◆ **ASSIGNED TASK**:
Please turn the part of the items that runs from their first line through the line containing "د باسکول دیجیتال", both included, into a numbered list, leaving out any blank lines.

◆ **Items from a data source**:
● ● ● ●
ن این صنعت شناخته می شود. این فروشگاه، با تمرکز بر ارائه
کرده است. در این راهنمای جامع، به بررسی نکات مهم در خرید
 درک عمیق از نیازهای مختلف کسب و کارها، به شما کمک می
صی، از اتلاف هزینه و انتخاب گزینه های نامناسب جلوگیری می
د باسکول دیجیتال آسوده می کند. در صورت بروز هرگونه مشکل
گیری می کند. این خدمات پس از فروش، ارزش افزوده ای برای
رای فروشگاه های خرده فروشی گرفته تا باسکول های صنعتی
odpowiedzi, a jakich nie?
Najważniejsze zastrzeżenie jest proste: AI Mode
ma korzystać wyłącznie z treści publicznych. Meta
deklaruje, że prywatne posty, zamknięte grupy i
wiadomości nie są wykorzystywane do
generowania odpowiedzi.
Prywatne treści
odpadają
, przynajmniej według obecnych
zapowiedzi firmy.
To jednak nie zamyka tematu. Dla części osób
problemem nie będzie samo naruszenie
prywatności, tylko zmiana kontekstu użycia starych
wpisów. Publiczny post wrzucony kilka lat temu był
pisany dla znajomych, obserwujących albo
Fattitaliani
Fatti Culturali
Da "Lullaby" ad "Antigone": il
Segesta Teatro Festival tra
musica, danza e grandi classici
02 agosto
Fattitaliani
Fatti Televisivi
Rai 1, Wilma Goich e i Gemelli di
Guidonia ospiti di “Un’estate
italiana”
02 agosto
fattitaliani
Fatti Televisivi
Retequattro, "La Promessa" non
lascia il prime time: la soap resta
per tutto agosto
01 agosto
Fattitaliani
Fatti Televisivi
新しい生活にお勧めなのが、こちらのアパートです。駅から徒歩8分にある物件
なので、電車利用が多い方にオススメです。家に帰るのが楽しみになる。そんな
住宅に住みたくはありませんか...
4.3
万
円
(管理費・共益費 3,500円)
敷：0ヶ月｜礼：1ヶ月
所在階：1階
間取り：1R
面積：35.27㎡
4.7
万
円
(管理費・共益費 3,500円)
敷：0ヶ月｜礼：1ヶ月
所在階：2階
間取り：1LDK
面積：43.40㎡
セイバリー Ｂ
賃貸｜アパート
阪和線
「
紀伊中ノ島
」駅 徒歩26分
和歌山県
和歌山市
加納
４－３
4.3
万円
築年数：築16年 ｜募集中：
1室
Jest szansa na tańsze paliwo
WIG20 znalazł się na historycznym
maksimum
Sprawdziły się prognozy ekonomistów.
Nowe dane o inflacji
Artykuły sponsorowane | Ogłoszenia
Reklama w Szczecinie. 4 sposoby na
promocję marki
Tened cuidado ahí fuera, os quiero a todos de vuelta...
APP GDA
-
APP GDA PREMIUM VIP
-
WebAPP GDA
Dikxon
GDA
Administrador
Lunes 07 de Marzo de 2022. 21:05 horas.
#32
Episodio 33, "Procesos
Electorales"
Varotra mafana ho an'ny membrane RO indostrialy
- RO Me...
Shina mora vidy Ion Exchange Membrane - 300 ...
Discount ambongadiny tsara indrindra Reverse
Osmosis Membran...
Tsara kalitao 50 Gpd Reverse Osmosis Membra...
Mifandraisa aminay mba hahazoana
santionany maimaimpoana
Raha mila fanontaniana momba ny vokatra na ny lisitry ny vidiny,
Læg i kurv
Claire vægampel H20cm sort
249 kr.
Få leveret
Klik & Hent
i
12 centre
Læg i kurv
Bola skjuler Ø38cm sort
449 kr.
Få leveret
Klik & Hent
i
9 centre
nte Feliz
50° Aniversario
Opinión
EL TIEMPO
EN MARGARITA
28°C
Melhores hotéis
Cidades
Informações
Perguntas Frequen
● ● ● ●
◆ **WRITTEN REPLY**:
1. ن این صنعت شناخته می شود. این فروشگاه، با تمرکز بر ارائه
2. کرده است. در این راهنمای جامع، به بررسی نکات مهم در خرید
3.  درک عمیق از نیازهای مختلف کسب و کارها، به شما کمک می
4. صی، از اتلاف هزینه و انتخاب گزینه های نامناسب جلوگیری می
5. د باسکول دیجیتال آسوده می کند. در صورت بروز هرگونه مشکل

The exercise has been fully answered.